Problem description —
Determine the number of lines in the entries below in which the word "FileFunction" appears, and reply with that number only.

(Electronic design files)
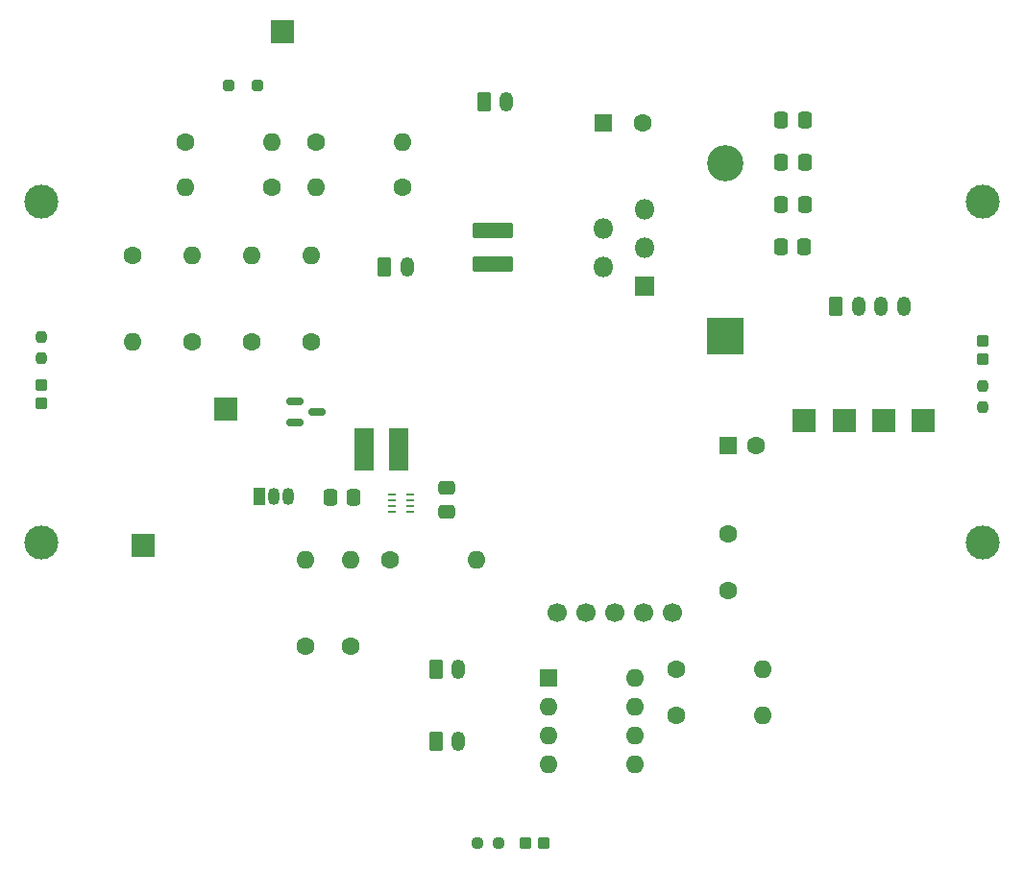
<source format=gbr>
%TF.GenerationSoftware,KiCad,Pcbnew,8.0.5*%
%TF.CreationDate,2025-04-28T01:24:50-04:00*%
%TF.ProjectId,CanSat_Power_Management_Board,43616e53-6174-45f5-906f-7765725f4d61,rev?*%
%TF.SameCoordinates,Original*%
%TF.FileFunction,Soldermask,Top*%
%TF.FilePolarity,Negative*%
%FSLAX46Y46*%
G04 Gerber Fmt 4.6, Leading zero omitted, Abs format (unit mm)*
G04 Created by KiCad (PCBNEW 8.0.5) date 2025-04-28 01:24:50*
%MOMM*%
%LPD*%
G01*
G04 APERTURE LIST*
G04 Aperture macros list*
%AMRoundRect*
0 Rectangle with rounded corners*
0 $1 Rounding radius*
0 $2 $3 $4 $5 $6 $7 $8 $9 X,Y pos of 4 corners*
0 Add a 4 corners polygon primitive as box body*
4,1,4,$2,$3,$4,$5,$6,$7,$8,$9,$2,$3,0*
0 Add four circle primitives for the rounded corners*
1,1,$1+$1,$2,$3*
1,1,$1+$1,$4,$5*
1,1,$1+$1,$6,$7*
1,1,$1+$1,$8,$9*
0 Add four rect primitives between the rounded corners*
20,1,$1+$1,$2,$3,$4,$5,0*
20,1,$1+$1,$4,$5,$6,$7,0*
20,1,$1+$1,$6,$7,$8,$9,0*
20,1,$1+$1,$8,$9,$2,$3,0*%
G04 Aperture macros list end*
%ADD10R,1.600000X1.600000*%
%ADD11C,1.600000*%
%ADD12RoundRect,0.102000X0.400000X-0.400000X0.400000X0.400000X-0.400000X0.400000X-0.400000X-0.400000X0*%
%ADD13R,2.000000X2.000000*%
%ADD14O,1.600000X1.600000*%
%ADD15RoundRect,0.102000X0.400000X0.400000X-0.400000X0.400000X-0.400000X-0.400000X0.400000X-0.400000X0*%
%ADD16RoundRect,0.250000X0.337500X0.475000X-0.337500X0.475000X-0.337500X-0.475000X0.337500X-0.475000X0*%
%ADD17R,3.200000X3.200000*%
%ADD18O,3.200000X3.200000*%
%ADD19RoundRect,0.237500X0.250000X0.237500X-0.250000X0.237500X-0.250000X-0.237500X0.250000X-0.237500X0*%
%ADD20RoundRect,0.250000X-0.475000X0.337500X-0.475000X-0.337500X0.475000X-0.337500X0.475000X0.337500X0*%
%ADD21RoundRect,0.237500X0.237500X-0.250000X0.237500X0.250000X-0.237500X0.250000X-0.237500X-0.250000X0*%
%ADD22RoundRect,0.250000X-0.350000X-0.625000X0.350000X-0.625000X0.350000X0.625000X-0.350000X0.625000X0*%
%ADD23O,1.200000X1.750000*%
%ADD24C,1.700000*%
%ADD25R,0.711200X0.228600*%
%ADD26R,1.050000X1.500000*%
%ADD27O,1.050000X1.500000*%
%ADD28R,1.800000X1.800000*%
%ADD29O,1.800000X1.800000*%
%ADD30RoundRect,0.102000X-0.400000X0.400000X-0.400000X-0.400000X0.400000X-0.400000X0.400000X0.400000X0*%
%ADD31RoundRect,0.237500X-0.237500X0.250000X-0.237500X-0.250000X0.237500X-0.250000X0.237500X0.250000X0*%
%ADD32RoundRect,0.102000X-0.750000X-1.800000X0.750000X-1.800000X0.750000X1.800000X-0.750000X1.800000X0*%
%ADD33RoundRect,0.150000X-0.587500X-0.150000X0.587500X-0.150000X0.587500X0.150000X-0.587500X0.150000X0*%
%ADD34RoundRect,0.102000X1.700000X-0.550000X1.700000X0.550000X-1.700000X0.550000X-1.700000X-0.550000X0*%
%ADD35RoundRect,0.250000X-0.250000X-0.250000X0.250000X-0.250000X0.250000X0.250000X-0.250000X0.250000X0*%
%ADD36C,3.000000*%
G04 APERTURE END LIST*
D10*
%TO.C,C9*%
X169000000Y-106500000D03*
D11*
X171500000Y-106500000D03*
%TD*%
D12*
%TO.C,D5*%
X108525000Y-102762500D03*
X108525000Y-101162500D03*
%TD*%
D13*
%TO.C,TP4*%
X186250000Y-104250000D03*
%TD*%
D11*
%TO.C,R9*%
X135750000Y-124157500D03*
D14*
X135750000Y-116537500D03*
%TD*%
D11*
%TO.C,R1*%
X116500000Y-89690000D03*
D14*
X116500000Y-97310000D03*
%TD*%
D10*
%TO.C,U3*%
X153200000Y-126950000D03*
D14*
X153200000Y-129490000D03*
X153200000Y-132030000D03*
X153200000Y-134570000D03*
X160820000Y-134570000D03*
X160820000Y-132030000D03*
X160820000Y-129490000D03*
X160820000Y-126950000D03*
%TD*%
D13*
%TO.C,TP5*%
X117500000Y-115250000D03*
%TD*%
D10*
%TO.C,Cout5*%
X158000000Y-78000000D03*
D11*
X161500000Y-78000000D03*
%TD*%
D15*
%TO.C,D3*%
X152762500Y-141495000D03*
X151162500Y-141495000D03*
%TD*%
D11*
%TO.C,R6*%
X121190000Y-79750000D03*
D14*
X128810000Y-79750000D03*
%TD*%
D16*
%TO.C,Cin4*%
X175787500Y-77750000D03*
X173712500Y-77750000D03*
%TD*%
D17*
%TO.C,D1*%
X168750000Y-96870000D03*
D18*
X168750000Y-81630000D03*
%TD*%
D19*
%TO.C,R14*%
X148750000Y-141500000D03*
X146925000Y-141500000D03*
%TD*%
D11*
%TO.C,C8*%
X169000000Y-119250000D03*
X169000000Y-114250000D03*
%TD*%
%TO.C,R11*%
X131750000Y-124157500D03*
D14*
X131750000Y-116537500D03*
%TD*%
D20*
%TO.C,C7*%
X144250000Y-110250000D03*
X144250000Y-112325000D03*
%TD*%
D11*
%TO.C,R5*%
X128810000Y-83750000D03*
D14*
X121190000Y-83750000D03*
%TD*%
D21*
%TO.C,R16*%
X108500000Y-98750000D03*
X108500000Y-96925000D03*
%TD*%
D13*
%TO.C,TP3*%
X175750000Y-104250000D03*
%TD*%
%TO.C,TP7*%
X182750000Y-104250000D03*
%TD*%
D11*
%TO.C,R8*%
X140310000Y-83750000D03*
D14*
X132690000Y-83750000D03*
%TD*%
D16*
%TO.C,Cin1*%
X175737500Y-89000000D03*
X173662500Y-89000000D03*
%TD*%
D22*
%TO.C,J5*%
X143250000Y-132550000D03*
D23*
X145250000Y-132550000D03*
%TD*%
D24*
%TO.C,BZ1*%
X153920000Y-121230000D03*
X156460000Y-121230000D03*
X159000000Y-121230000D03*
X161540000Y-121230000D03*
X164080000Y-121230000D03*
%TD*%
D25*
%TO.C,TPS610333DRLR_U2*%
X139401598Y-110787498D03*
X139401598Y-111287499D03*
X139401598Y-111787499D03*
X139401598Y-112287500D03*
X141000000Y-112287500D03*
X141000000Y-111787499D03*
X141000000Y-111287499D03*
X141000000Y-110787498D03*
%TD*%
D16*
%TO.C,Cin3*%
X175787500Y-81500000D03*
X173712500Y-81500000D03*
%TD*%
D22*
%TO.C,J3*%
X178500000Y-94200000D03*
D23*
X180500000Y-94200000D03*
X182500000Y-94200000D03*
X184500000Y-94200000D03*
%TD*%
D13*
%TO.C,TP6*%
X124750000Y-103250000D03*
%TD*%
D22*
%TO.C,J1*%
X147500000Y-76200000D03*
D23*
X149500000Y-76200000D03*
%TD*%
D26*
%TO.C,Q1*%
X127710000Y-111000000D03*
D27*
X128980000Y-111000000D03*
X130250000Y-111000000D03*
%TD*%
D28*
%TO.C,U1*%
X161700000Y-92450000D03*
D29*
X158000000Y-90750000D03*
X161700000Y-89050000D03*
X158000000Y-87350000D03*
X161700000Y-85650000D03*
%TD*%
D11*
%TO.C,R12*%
X164440000Y-126250000D03*
D14*
X172060000Y-126250000D03*
%TD*%
D30*
%TO.C,D4*%
X191485000Y-97237500D03*
X191485000Y-98837500D03*
%TD*%
D31*
%TO.C,R15*%
X191500000Y-101250000D03*
X191500000Y-103075000D03*
%TD*%
D32*
%TO.C,WE-LQS_4025_L2*%
X136975000Y-106787500D03*
X140025000Y-106787500D03*
%TD*%
D11*
%TO.C,R13*%
X164440000Y-130250000D03*
D14*
X172060000Y-130250000D03*
%TD*%
D11*
%TO.C,R3*%
X127000000Y-97310000D03*
D14*
X127000000Y-89690000D03*
%TD*%
D11*
%TO.C,R4*%
X132250000Y-97310000D03*
D14*
X132250000Y-89690000D03*
%TD*%
D16*
%TO.C,C6*%
X136037500Y-111037500D03*
X133962500Y-111037500D03*
%TD*%
D11*
%TO.C,R7*%
X132690000Y-79750000D03*
D14*
X140310000Y-79750000D03*
%TD*%
D33*
%TO.C,Q2*%
X130875000Y-102550000D03*
X130875000Y-104450000D03*
X132750000Y-103500000D03*
%TD*%
D11*
%TO.C,R2*%
X121750000Y-97310000D03*
D14*
X121750000Y-89690000D03*
%TD*%
D34*
%TO.C,ASPI-4030S-470M-T_L1*%
X148250000Y-90500000D03*
X148250000Y-87500000D03*
%TD*%
D35*
%TO.C,D2*%
X125000000Y-74750000D03*
X127500000Y-74750000D03*
%TD*%
D11*
%TO.C,R10*%
X139190000Y-116537500D03*
D14*
X146810000Y-116537500D03*
%TD*%
D16*
%TO.C,Cin2*%
X175787500Y-85250000D03*
X173712500Y-85250000D03*
%TD*%
D22*
%TO.C,J2*%
X138750000Y-90700000D03*
D23*
X140750000Y-90700000D03*
%TD*%
D22*
%TO.C,J4*%
X143250000Y-126250000D03*
D23*
X145250000Y-126250000D03*
%TD*%
D13*
%TO.C,TP2*%
X179250000Y-104250000D03*
%TD*%
%TO.C,TP1*%
X129750000Y-70000000D03*
%TD*%
D36*
%TO.C,REF\u002A\u002A*%
X191500000Y-85000000D03*
%TD*%
%TO.C,REF\u002A\u002A*%
X108500000Y-115000000D03*
%TD*%
%TO.C,REF\u002A\u002A*%
X108500000Y-85000000D03*
%TD*%
%TO.C,REF\u002A\u002A*%
X191500000Y-115000000D03*
%TD*%
M02*

</source>
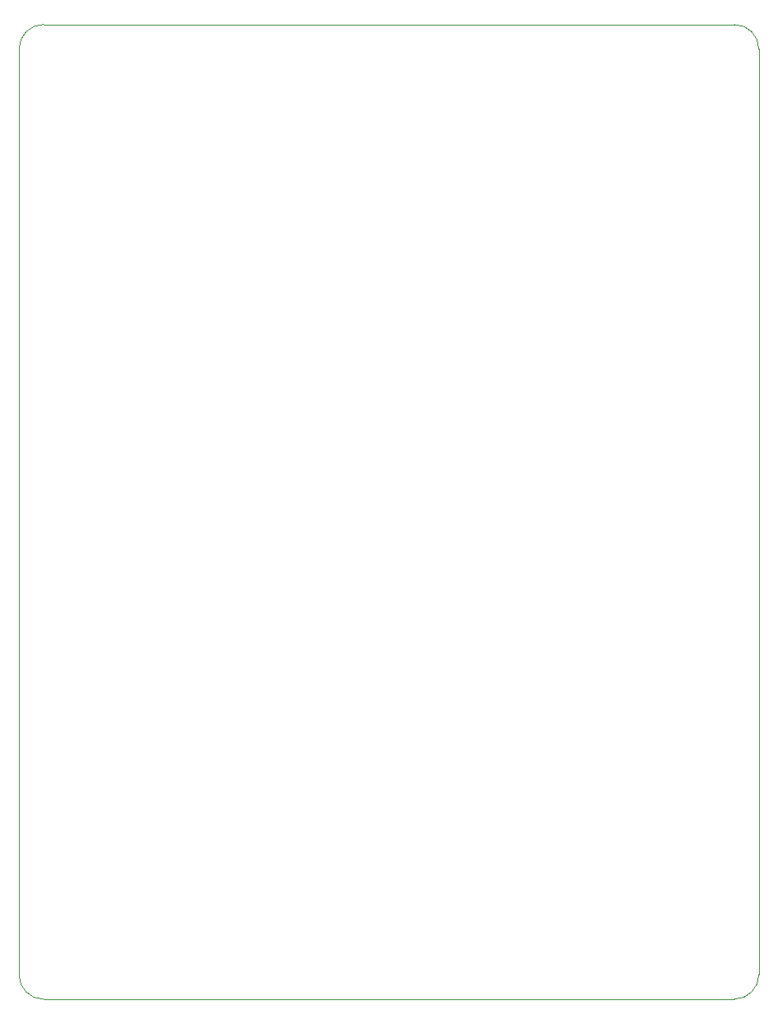
<source format=gbr>
G04 #@! TF.GenerationSoftware,KiCad,Pcbnew,(5.0.2)-1*
G04 #@! TF.CreationDate,2019-09-16T21:44:15-04:00*
G04 #@! TF.ProjectId,AD3D Cloud Connect Board,41443344-2043-46c6-9f75-6420436f6e6e,rev?*
G04 #@! TF.SameCoordinates,Original*
G04 #@! TF.FileFunction,Profile,NP*
%FSLAX46Y46*%
G04 Gerber Fmt 4.6, Leading zero omitted, Abs format (unit mm)*
G04 Created by KiCad (PCBNEW (5.0.2)-1) date 9/16/2019 9:44:15 PM*
%MOMM*%
%LPD*%
G01*
G04 APERTURE LIST*
%ADD10C,0.100000*%
G04 APERTURE END LIST*
D10*
X171500000Y-189000000D02*
G75*
G02X169000000Y-186500000I0J2500000D01*
G01*
X245000000Y-186500000D02*
G75*
G02X242500000Y-189000000I-2500000J0D01*
G01*
X242500000Y-89000000D02*
G75*
G02X245000000Y-91500000I0J-2500000D01*
G01*
X169000000Y-91500000D02*
G75*
G02X171500000Y-89000000I2500000J0D01*
G01*
X242500000Y-89000000D02*
X171500000Y-89000000D01*
X245000000Y-186500000D02*
X245000000Y-91500000D01*
X171500000Y-189000000D02*
X242500000Y-189000000D01*
X169000000Y-91500000D02*
X169000000Y-186500000D01*
M02*

</source>
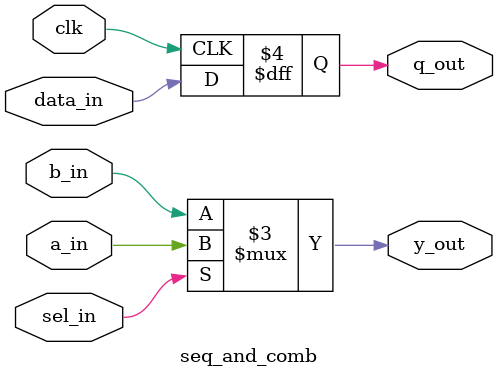
<source format=v>

module seq_and_comb (
    input        clk,        // clock
    input        data_in,    // input to D-FF
    output reg   q_out,      // sequential output
    input        a_in,       // input A for MUX
    input        b_in,       // input B for MUX
    input        sel_in,     // select line
    output reg   y_out       // MUX output
);

    // ----------------------------
    // Sequential Logic (D Flip-Flop)
    // ----------------------------
    always @(posedge clk)
    begin
        q_out <= data_in;   // non-blocking assignment
    end

    // ----------------------------
    // Combinational Logic (2:1 MUX)
    // ----------------------------
    always @ (a_in or b_in or sel_in)
    begin
        y_out = sel_in ? a_in : b_in;   // blocking assignment
    end

endmodule

</source>
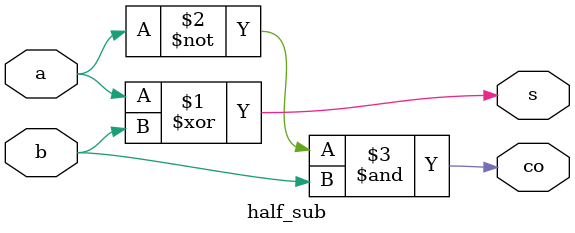
<source format=v>
`timescale 1ns/1ns

module half_sub(a, b, co, s); /* define module */
	input  a, b;              /* input port */
	output co, s;             /* output port */

	/* assing output */	
	assign s  =  a ^ b;
	assign co = ~a & b;
	
endmodule

</source>
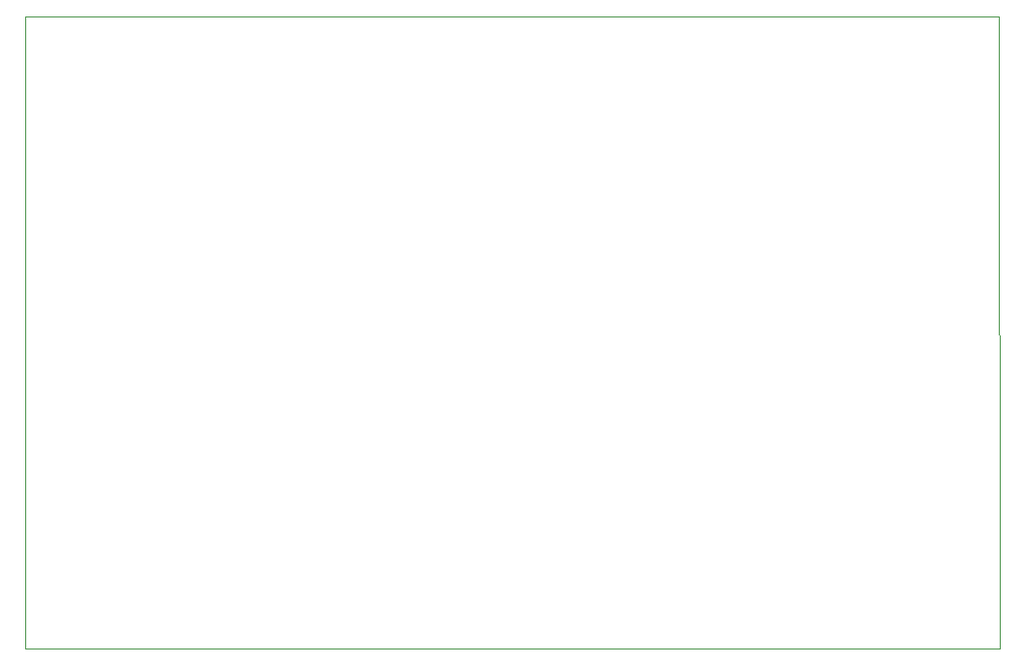
<source format=gbr>
%TF.GenerationSoftware,KiCad,Pcbnew,7.0.0*%
%TF.CreationDate,2023-03-27T16:14:09-06:00*%
%TF.ProjectId,FPGA_2,46504741-5f32-42e6-9b69-6361645f7063,rev?*%
%TF.SameCoordinates,Original*%
%TF.FileFunction,Profile,NP*%
%FSLAX46Y46*%
G04 Gerber Fmt 4.6, Leading zero omitted, Abs format (unit mm)*
G04 Created by KiCad (PCBNEW 7.0.0) date 2023-03-27 16:14:09*
%MOMM*%
%LPD*%
G01*
G04 APERTURE LIST*
%TA.AperFunction,Profile*%
%ADD10C,0.100000*%
%TD*%
G04 APERTURE END LIST*
D10*
X52675552Y-153250000D02*
X137775552Y-153250000D01*
X52675552Y-98050000D02*
X52675552Y-153250000D01*
X137675552Y-98050000D02*
X52675552Y-98050000D01*
X137775552Y-153250000D02*
X137675552Y-98050000D01*
M02*

</source>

Answer for the task —
3